Christine Taubira, “atterrée”par les enregistrements de Buisson, dénonce une atteinte aux institutions

Après la publication par le Canard Enchaîné et le site internet Atlantico de plusieurs extraits d’enregistrements d’échanges entre Nicolas Sarkozy et ses conseillers réalisés à leur insu en 2011 par son conseiller controversé Patrick Buisson, la garde de sceaux Christiane Taubira s’est dite, mercredi 5 mars, « atterrée », parlant de « déloyauté » et d’une atteinte à la « morale publique » et « aux institutions ».
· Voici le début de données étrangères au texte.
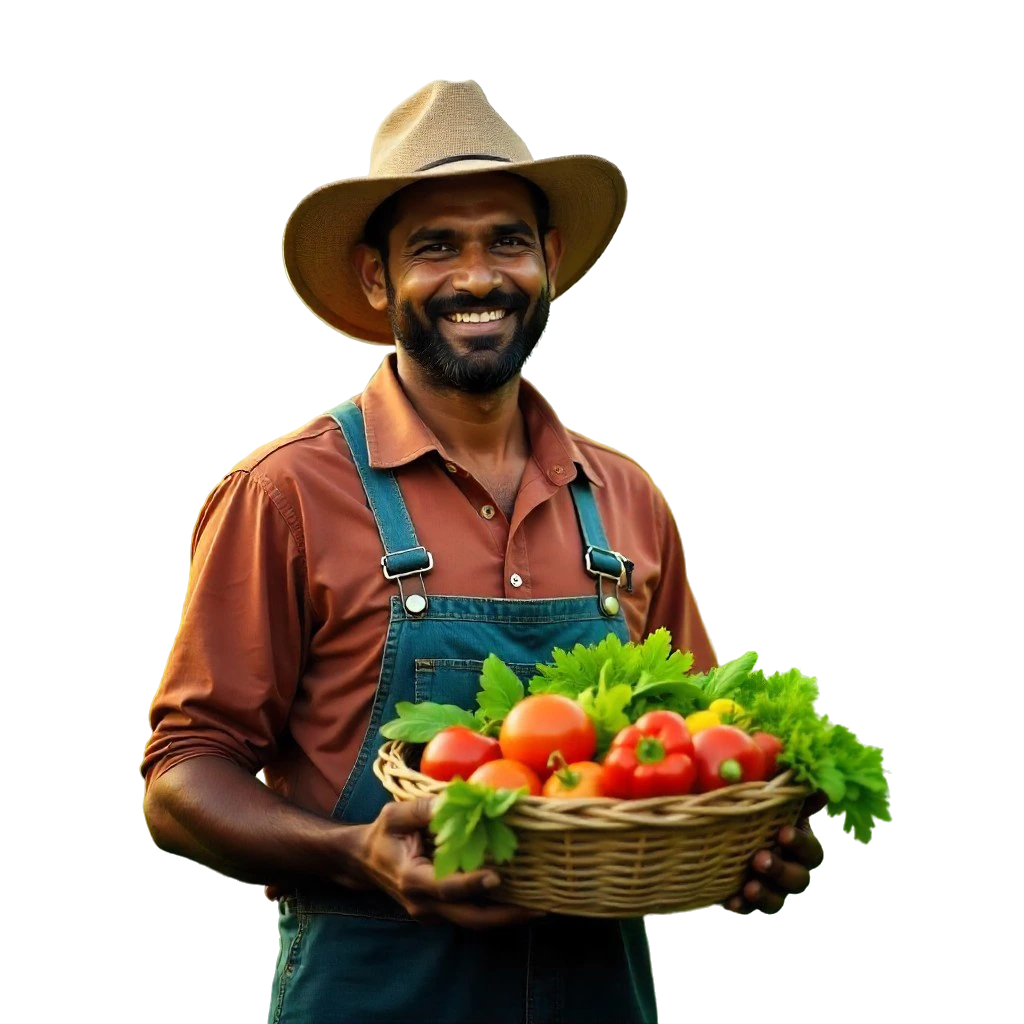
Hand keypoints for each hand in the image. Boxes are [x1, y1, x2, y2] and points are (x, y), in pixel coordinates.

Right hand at [267, 798, 545, 931]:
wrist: (363, 861)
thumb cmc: (383, 834)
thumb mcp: (396, 814)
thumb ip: (424, 808)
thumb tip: (456, 799)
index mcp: (411, 879)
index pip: (446, 887)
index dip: (472, 883)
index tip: (497, 876)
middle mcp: (424, 903)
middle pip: (470, 918)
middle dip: (506, 916)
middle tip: (540, 907)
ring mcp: (433, 912)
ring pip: (474, 921)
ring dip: (507, 915)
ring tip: (541, 904)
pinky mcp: (441, 912)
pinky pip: (471, 914)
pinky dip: (496, 908)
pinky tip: (522, 895)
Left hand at [723, 790, 826, 914]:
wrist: (730, 838)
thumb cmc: (759, 814)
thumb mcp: (773, 803)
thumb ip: (792, 796)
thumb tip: (818, 787)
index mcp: (800, 845)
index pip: (811, 849)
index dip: (800, 842)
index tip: (783, 832)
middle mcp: (793, 869)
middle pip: (798, 877)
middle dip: (780, 870)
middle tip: (760, 859)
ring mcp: (774, 888)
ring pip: (777, 897)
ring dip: (765, 893)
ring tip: (750, 886)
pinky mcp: (752, 900)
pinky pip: (751, 908)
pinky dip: (743, 905)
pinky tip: (732, 903)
Sur l’antenne de France Inter, la ministre de la justice s’est dite « très attachée au respect des institutions ». « C’est essentiel pour la société, pour la protection des plus vulnérables. Donc, quelle que soit la sensibilité qui est aux responsabilités, il faut les préserver. Et là, manifestement, il y a un problème de rapport aux institutions, de rapport aux fonctions, mais aussi de rapport entre les personnes », a constaté Christiane Taubira.

La ministre y voit « une déloyauté, une façon de s’exonérer, de s’affranchir de valeurs minimales de relation dans une société. (…) Je ne m’en réjouis pas », a-t-elle commenté. « Quand les citoyens entendent cela, quel respect peuvent-ils avoir pour les institutions ? Et quand on ne respecte plus les institutions tout s’effondre », a-t-elle avancé, ajoutant : « Moi je me m’amuse vraiment pas quand on affaiblit les institutions. »

Le premier secrétaire du PS, et Bruno le Roux, président du groupe socialiste à l’Assemblée, ont tous les deux évoqués, mercredi matin, la possibilité que leur parti demande la mise en place d’une commission d’enquête parlementaire.

« C’est une atteinte au fonctionnement de l’Etat et de la démocratie. Le président de la République a été mis sous surveillance », a déclaré Bruno Le Roux à l’AFP, évoquant une enquête pour « atteinte au respect de la fonction présidentielle », « s’il n’y a pas de plainte de Nicolas Sarkozy ».